My thinking is the same. He should win for uniqueness.
Unfortunately, that does not seem to be the prevalent thought here


----------



## Headhunter (Feb 11, 2018)

Wonderboy billion times better. Undefeated kickboxer, 14-2 In mma against hackney 2-2 in mma and used groin shots to win so he wouldn't last long in today's mma


----------



## Monkey Turned Wolf (Feb 11, 2018)

Headhunter said:


> Wonderboy billion times better. Undefeated kickboxer, 14-2 In mma against hackney 2-2 in mma and used groin shots to win so he wouldn't last long in today's mma


He wouldn't last long in UFC. He could freely participate in other formats


----------



## paitingman (Feb 11, 2018)

Wonderboy. 
The game itself has evolved. Just recently this high movement striking style has started to really break through, but give it a few years time and most fighters will have to have evolved to address this evolution and the skill set to either utilize or deal with these skills will be commonplace.


----------



## Monkey Turned Wolf (Feb 14, 2018)

The winner is Stephen Thompson 10-4. The next matchup will be Royce Gracie and Matt Hughes, I will post it up Friday.

Side note, is it still possible to post a poll on MT directly? I feel like that would be easier than using another site.


----------



## Martial D (Feb 14, 2018)

I think we all remember how Royce/Hughes went.


----------



## Headhunter (Feb 14, 2018)

Martial D said:


> I think we all remember how Royce/Hughes went.
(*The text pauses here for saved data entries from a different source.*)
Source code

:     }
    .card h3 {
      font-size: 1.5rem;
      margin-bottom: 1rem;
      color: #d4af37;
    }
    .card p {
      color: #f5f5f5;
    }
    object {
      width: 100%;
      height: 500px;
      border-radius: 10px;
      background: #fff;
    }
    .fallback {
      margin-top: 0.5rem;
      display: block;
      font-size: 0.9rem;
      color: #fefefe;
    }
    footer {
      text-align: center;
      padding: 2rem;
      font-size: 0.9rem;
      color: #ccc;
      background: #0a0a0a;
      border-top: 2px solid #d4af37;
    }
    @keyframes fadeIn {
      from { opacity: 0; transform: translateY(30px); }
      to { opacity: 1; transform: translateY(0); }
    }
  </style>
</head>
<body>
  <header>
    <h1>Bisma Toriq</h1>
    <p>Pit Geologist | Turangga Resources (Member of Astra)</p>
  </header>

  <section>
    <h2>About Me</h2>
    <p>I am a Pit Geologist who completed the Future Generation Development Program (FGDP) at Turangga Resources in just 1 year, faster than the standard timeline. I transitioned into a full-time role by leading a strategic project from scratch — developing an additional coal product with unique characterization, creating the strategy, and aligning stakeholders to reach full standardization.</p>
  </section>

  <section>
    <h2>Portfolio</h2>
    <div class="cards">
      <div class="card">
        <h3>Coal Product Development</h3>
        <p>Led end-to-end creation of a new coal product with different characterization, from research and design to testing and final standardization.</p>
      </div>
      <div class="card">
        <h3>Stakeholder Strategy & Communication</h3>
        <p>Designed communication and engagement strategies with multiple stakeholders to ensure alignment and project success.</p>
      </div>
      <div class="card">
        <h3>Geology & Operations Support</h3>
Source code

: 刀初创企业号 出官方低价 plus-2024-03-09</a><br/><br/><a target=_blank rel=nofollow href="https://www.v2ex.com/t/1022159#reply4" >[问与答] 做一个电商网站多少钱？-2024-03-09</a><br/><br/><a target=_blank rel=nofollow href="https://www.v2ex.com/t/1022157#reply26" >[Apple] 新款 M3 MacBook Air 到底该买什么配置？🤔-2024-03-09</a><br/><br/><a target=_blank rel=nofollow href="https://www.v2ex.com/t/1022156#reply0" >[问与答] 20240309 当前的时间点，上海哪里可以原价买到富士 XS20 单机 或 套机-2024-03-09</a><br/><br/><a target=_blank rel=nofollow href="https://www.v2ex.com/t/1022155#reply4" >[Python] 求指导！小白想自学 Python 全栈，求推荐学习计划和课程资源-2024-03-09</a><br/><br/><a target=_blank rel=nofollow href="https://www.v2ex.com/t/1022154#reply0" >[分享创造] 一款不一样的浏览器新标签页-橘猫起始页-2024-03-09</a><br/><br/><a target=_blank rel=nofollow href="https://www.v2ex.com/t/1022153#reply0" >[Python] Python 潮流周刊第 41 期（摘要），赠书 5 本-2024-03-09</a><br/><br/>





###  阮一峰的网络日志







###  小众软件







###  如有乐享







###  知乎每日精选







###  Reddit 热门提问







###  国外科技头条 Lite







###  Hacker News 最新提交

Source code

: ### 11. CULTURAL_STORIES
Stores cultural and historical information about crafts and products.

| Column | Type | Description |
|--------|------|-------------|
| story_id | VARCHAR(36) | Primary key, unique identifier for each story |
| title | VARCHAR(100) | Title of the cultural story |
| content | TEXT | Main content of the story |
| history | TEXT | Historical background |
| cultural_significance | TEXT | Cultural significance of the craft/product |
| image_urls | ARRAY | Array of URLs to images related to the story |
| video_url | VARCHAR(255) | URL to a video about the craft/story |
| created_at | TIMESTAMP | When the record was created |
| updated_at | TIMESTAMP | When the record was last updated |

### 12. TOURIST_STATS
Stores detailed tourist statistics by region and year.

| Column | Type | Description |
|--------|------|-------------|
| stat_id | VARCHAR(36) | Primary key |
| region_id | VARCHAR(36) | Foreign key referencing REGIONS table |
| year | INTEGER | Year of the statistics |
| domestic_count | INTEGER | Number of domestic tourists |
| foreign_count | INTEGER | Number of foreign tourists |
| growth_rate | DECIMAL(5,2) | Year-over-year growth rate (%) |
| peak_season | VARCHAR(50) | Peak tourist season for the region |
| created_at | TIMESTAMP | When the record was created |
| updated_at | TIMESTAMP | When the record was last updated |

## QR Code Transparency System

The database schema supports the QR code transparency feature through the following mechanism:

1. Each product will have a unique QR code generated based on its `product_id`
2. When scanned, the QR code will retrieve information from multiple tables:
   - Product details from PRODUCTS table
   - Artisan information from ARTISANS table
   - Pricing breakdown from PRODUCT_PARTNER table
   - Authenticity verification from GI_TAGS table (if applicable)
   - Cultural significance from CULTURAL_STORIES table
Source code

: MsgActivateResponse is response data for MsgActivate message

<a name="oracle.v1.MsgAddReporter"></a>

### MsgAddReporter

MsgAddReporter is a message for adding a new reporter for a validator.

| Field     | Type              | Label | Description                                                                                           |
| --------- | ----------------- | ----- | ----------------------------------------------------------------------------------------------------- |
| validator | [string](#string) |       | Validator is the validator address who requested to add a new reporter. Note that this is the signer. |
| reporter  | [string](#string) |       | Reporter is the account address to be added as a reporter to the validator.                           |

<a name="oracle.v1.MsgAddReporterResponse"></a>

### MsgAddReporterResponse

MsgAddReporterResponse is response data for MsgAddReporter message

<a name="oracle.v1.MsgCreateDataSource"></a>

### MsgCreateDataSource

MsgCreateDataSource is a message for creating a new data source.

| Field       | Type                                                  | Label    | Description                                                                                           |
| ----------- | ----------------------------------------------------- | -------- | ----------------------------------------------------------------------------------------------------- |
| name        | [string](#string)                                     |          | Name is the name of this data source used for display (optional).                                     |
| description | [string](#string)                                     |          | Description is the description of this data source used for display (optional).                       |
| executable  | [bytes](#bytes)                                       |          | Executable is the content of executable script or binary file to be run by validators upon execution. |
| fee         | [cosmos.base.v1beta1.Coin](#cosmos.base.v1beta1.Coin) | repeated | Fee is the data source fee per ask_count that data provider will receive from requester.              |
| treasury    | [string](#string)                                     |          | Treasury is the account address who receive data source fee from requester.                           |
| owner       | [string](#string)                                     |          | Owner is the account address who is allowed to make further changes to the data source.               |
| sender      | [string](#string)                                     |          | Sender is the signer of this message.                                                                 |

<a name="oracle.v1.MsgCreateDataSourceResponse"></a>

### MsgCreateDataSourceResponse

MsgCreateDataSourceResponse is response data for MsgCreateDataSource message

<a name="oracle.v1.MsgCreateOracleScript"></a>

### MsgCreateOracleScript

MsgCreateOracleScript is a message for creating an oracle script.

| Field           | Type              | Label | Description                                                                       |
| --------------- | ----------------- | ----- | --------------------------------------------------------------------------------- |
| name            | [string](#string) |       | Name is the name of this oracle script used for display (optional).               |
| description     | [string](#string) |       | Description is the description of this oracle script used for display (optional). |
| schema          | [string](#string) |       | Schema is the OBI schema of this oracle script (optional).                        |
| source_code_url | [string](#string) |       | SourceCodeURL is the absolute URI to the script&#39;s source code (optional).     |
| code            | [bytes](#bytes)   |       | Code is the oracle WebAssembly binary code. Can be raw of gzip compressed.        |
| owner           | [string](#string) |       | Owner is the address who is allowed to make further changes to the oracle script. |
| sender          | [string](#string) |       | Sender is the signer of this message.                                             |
Yeah but Hughes is a bullying jerk so my vote will be for gracie who I'm not a fan of either but better than Hughes


----------



## Martial D (Feb 14, 2018)

Headhunter said:


> Yeah but Hughes is a bullying jerk so my vote will be for gracie who I'm not a fan of either but better than Hughes


We aren't voting on who you like better and who's a jerk, though.

Hughes absolutely manhandled Gracie like a man vs a child


----------